The Company announced that it was continuing negotiations with its revolver lenders, and that it would commence a temporary shutdown at three of its five oil refineries. Then, on January 5th stated this in a press release:
"The Company also announced that access to all of its credit lines under the Revolving Credit Facility has been suspended and access to its pledged bank accounts with its Revolving Credit Facility lenders has been restricted, pending the outcome of the negotiations with the RCF lenders."
Stepping back just a bit, Petroplus is one of the largest refiners in Europe.
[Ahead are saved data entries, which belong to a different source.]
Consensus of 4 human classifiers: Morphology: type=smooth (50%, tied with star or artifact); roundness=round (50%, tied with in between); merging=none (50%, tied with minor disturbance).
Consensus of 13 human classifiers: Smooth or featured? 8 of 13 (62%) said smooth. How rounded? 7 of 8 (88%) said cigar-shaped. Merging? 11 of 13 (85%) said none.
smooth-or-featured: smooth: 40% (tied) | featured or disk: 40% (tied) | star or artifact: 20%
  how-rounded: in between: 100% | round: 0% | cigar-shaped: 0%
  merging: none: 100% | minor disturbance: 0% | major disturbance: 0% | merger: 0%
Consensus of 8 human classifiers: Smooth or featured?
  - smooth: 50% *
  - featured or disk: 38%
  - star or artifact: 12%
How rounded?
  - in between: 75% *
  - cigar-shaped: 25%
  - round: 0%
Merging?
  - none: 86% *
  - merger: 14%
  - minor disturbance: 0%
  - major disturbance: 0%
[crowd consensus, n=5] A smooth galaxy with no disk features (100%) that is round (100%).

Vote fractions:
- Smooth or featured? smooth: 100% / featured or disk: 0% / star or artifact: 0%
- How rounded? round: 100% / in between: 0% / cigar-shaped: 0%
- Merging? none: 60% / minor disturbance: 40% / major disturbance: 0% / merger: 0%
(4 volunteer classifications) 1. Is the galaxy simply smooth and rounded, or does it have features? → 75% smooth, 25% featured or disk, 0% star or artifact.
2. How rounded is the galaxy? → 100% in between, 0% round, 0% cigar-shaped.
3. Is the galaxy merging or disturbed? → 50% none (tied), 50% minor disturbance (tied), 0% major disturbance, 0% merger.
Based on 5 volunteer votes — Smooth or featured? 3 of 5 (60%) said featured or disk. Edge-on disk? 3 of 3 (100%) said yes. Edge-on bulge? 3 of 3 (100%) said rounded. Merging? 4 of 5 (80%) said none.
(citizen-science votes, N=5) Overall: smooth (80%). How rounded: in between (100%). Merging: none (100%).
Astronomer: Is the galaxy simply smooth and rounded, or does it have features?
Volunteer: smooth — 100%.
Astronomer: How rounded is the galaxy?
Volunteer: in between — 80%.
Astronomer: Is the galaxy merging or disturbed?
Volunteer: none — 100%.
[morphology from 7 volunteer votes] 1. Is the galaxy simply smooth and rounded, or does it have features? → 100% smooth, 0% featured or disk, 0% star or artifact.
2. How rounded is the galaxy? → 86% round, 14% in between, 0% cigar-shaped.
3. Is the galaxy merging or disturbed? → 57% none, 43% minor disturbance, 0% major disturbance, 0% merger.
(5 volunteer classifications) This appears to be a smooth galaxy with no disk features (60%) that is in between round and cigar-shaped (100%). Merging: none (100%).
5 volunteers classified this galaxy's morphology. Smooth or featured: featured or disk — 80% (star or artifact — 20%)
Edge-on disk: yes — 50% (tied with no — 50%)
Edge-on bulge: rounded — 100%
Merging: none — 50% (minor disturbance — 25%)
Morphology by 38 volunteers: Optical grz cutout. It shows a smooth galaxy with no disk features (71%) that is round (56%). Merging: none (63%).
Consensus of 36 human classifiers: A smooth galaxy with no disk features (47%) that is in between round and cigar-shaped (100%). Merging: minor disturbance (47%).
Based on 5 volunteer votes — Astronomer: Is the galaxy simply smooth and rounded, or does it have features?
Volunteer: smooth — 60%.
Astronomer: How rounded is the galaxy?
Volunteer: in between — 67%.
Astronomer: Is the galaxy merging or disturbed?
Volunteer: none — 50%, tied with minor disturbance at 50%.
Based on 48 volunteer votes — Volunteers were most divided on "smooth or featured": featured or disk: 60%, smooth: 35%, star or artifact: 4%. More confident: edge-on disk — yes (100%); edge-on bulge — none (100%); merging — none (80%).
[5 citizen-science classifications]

They own 5 refineries:
- Coryton Refinery in the UK
- Antwerp Refinery in Belgium
- Petit Couronne Refinery in France
- Ingolstadt Refinery in Germany
- Cressier Refinery in Switzerland
Complicating this situation further are three salient points:
- If the company does indeed file for bankruptcy, it may be quite messy given the multi-jurisdictional issues related to a European restructuring
- Europe is almost certainly going to be in a recession meaning the demand for refined products will be lower, pushing prices down, while the price of crude may continue to move higher pushing the crack spread to very low and possibly negative levels
- The guarantor structure, while on the surface looks reasonable, is actually very questionable
According to the 9.375% Indenture, the Guarantors are defined as:
- the Company (Petroplus Holding AG)
- PRML (Petroplus Refining and Marketed Limited which owns the Coryton facility)
- PPI (Petroplus International BV)
- Petroplus France (Petroplus Holdings France SAS which owns the Petit Couronne and Reichstett refineries, but through subsidiaries)
- Petroplus Bermuda (or Petroplus Finance 2 Limited)
- The Company is the parent company of the Petroplus group and holds, directly or indirectly, the Capital Stock of all of its Restricted Subsidiaries and does not conduct any revenue-generating operations.
- PPI is a first-tier intermediate holding company.
- PRML directly owns and operates the Coryton refinery; directly owns the Capital Stock of Petroplus Refining Teesside Limited, which own and operates the Teeside refinery; directly owns the Capital Stock of Petroplus Marketing Limited, which engages in commercial activities with respect to the Coryton and Teesside refineries.
- Petroplus France directly owns the Capital Stock of (a) Petroplus Raffinage Reichstett SAS, which owns and operates the Reichstett refinery, (b) Petroplus Raffinage Petit-Couronne, which owns and operates the Petit-Couronne refinery and (c) Petroplus Marketing France SAS, which engages in commercial activities for the Reichstett and Petit-Couronne refineries.
- Petroplus Bermuda is a finance company and does not engage in, or generate any revenues from, refinery operations.
"Following the assumption of the obligations under the Notes by Petroplus Finance Limited and the release of the proceeds of the Offering from escrow, the Notes, the New Convertible Bonds and the Existing Senior Notes will be secured (equally and ratably) by the following collateral: (a) intercompany loans made by Petroplus Finance Limited to Petroplus International B.V. and Petroplus Holdings France SAS in an aggregate amount equal to (i) the aggregate principal amount of the New Convertible Bonds ($150 million) and (ii) the aggregate principal amount of the Notes, (b) an intercompany loan made by Petroplus Finance Limited to Petroplus International B.V. in the amount of $1.2 billion, (c) intercompany loans outstanding to Petroplus Marketing AG of no less than $1.0 billion and (d) a pledge of all the shares of the Petroplus Finance Limited."